Quick facts about lupus
• Lupus affects nine times more women than men, and more women of colour than white women.
• Women of childbearing age — 13 to 49 — are far more likely to be affected.
• Genetics also play a role. If you’re a woman with no family history of lupus, your chances of getting lupus are about one in 400. If your parents or a sibling has lupus, your chances jump to one in 25.
African American and Latina women with no family history of lupus have about a one in 250 chance of developing the disease.

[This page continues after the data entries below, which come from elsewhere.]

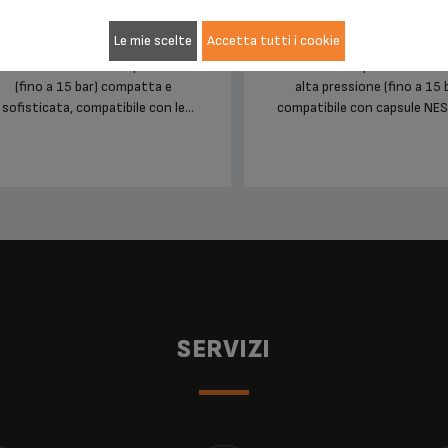
Le mie scelte
Accetta tutti i cookie
Macchina caffè ad alta pressione
Macchina compatta e avanz
(fino a 15 bar) compatta e
alta pressione (fino a 15 
sofisticata, compatibile con le
compatibile con capsule NE
capsule NESCAFÉ® Dolce Gusto®,
Dolce Gusto®, offre caffè di 
per preparare caffè di qualità
professionale con una crem
rofessionale con una crema densa
e vellutata in meno di 30 se
e vellutata in meno di 30 secondi
SERVIZI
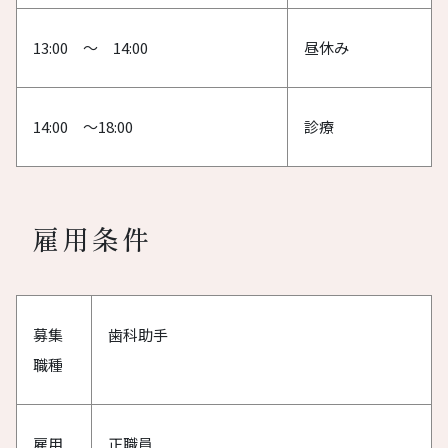
13:00 ～ 14:00
昼休み
14:00 ～18:00
診療
雇用条件
募集
歯科助手
職種
雇用
正職員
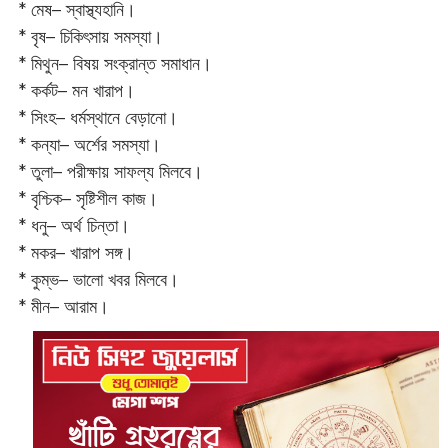
* মেষ– স্বাস্থ্যহানি।
* বৃষ– চিকিৎসায় সমস্যা।
* মিথুন– বিষয় সংক্রান্ত সমাধান।
* কর্কট– মন খারাপ।
* সিংহ– ধর্মস্থানে বেড়ানো।
* কন্যা– অর্শের সমস্যা।
* তুলা– পরীক্ষায় সাফল্য মিলবে।
* বৃশ্চিক– সৃষ্টিশীল কাজ।
* ধনু– অর্থ চিন্তা।
* মকর– খারাপ সঙ্গ।‌
* কুম্ভ– ভালো খবর মিলবে।
* মীন– আরাম।‌‌‌‌‌‌‌‌‌‌‌‌‌‌‌‌‌‌‌‌‌‌‌‌‌‌‌‌‌‌‌‌‌‌‌‌‌‌‌‌‌‌‌‌‌‌‌‌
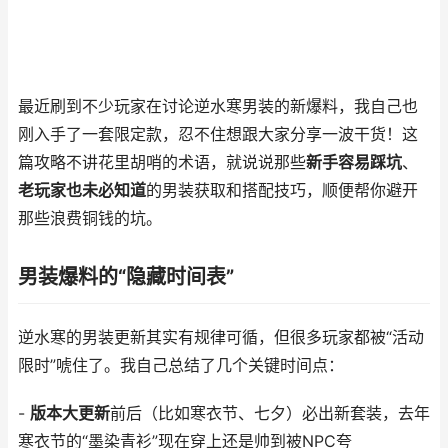
最近刷到不少玩家在讨论逆水寒男装的新爆料，我自己也
刚入手了一套限定款，忍不住想跟大家分享一波干货！这
篇攻略不讲花里胡哨的术语，就说说那些
新手容易踩坑
、
老玩家也未必知道
的男装获取和搭配技巧，顺便帮你避开
那些浪费铜钱的坑。
男装爆料的“隐藏时间表”
逆水寒的男装更新其实有规律可循，但很多玩家都被“活动
限时”唬住了。我自己总结了几个关键时间点：
-
版本大更新
前后（比如寒衣节、七夕）必出新套装，去年
寒衣节的“墨染青衫”现在穿上还是帅到被NPC夸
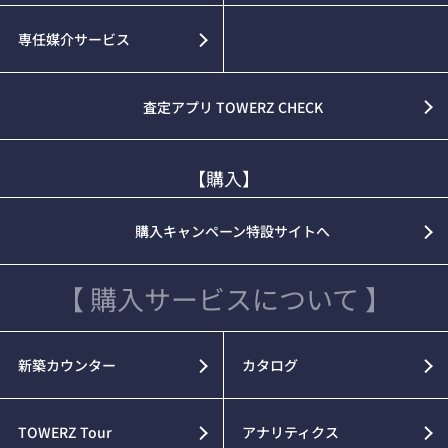
専任媒介サービス
査定アプリ TOWERZ CHECK
【購入】
購入キャンペーン特設サイトへ
【 購入サービスについて 】
新築カウンター
カタログ
TOWERZ Tour
アナリティクス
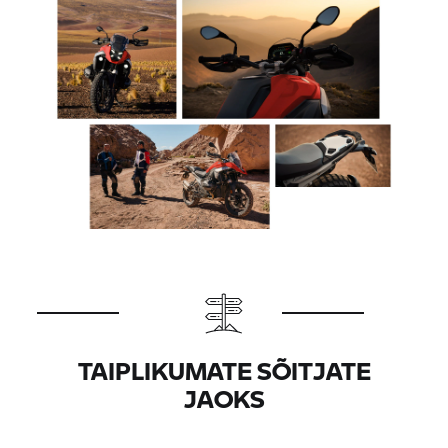
TAIPLIKUMATE SÕITJATE
JAOKS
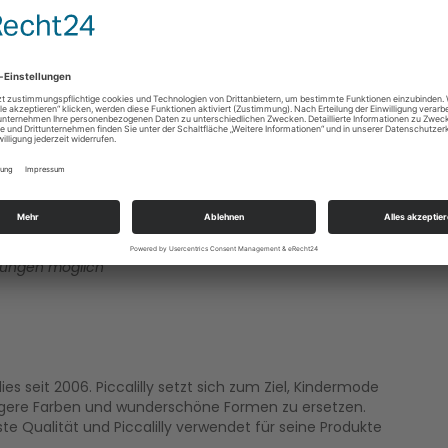
HENMANN von PICCALILLY
htel mit All-over-Streifenmuster in den klassischen
Die umklappbaren Handteile können auf Wunsch die Hände
m Bündchenumschlag wird der Overall zum Strampler -
iben. Durch den praktischen Schlupfausschnitt gelingt
Schrittbereich ist der Langarm-Overall mit Druckknöpfen
ell und einfach gelingt.
llungen möglich
s seit 2006. Piccalilly setzt sich zum Ziel, Kindermode
tigere Farben und wunderschöne Formen zu ersetzen.
e Qualität und Piccalilly verwendet für seine Produkte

• Lupus symptoms can differ greatly from person to person. Some symptoms are common to other conditions, too, which can make diagnosis difficult.
• Lupus is a diseas of flares and remissions.
Lupus flare-ups can be mild, or they can be severe. At least 75 per cent of people with lupus have arthritis and skin rashes; half have kidney problems. Lupus patients are also more vulnerable to infection than most people.
• It is not possible for doctors to use one test to determine if you have lupus. Doctors must consider many different sources of information to make a diagnosis. Sometimes, it can take months — or even years — before your doctor has all the information needed to make a lupus diagnosis.
• Treatment depends on the type of flare-ups you have.
Mild swelling and joint pain may be treated with acetaminophen or a non-steroidal, anti-inflammatory drug like naproxen, or ibuprofen.
Plaquenil, an anti-malarial drug, treats skin rashes, arthritis, and sometimes fatigue.
Rashes may be treated with topical steroid creams. And corticosteroids, like prednisone, and immunosuppressants treat serious kidney problems.
• Ninety-five per cent of lupus patients have a five-year survival rate today, compared to five per cent in the 1950s.
• Many people with lupus have a mild form.
• Proper medication can even help people with severe lupus control their flare-ups and live productive lives.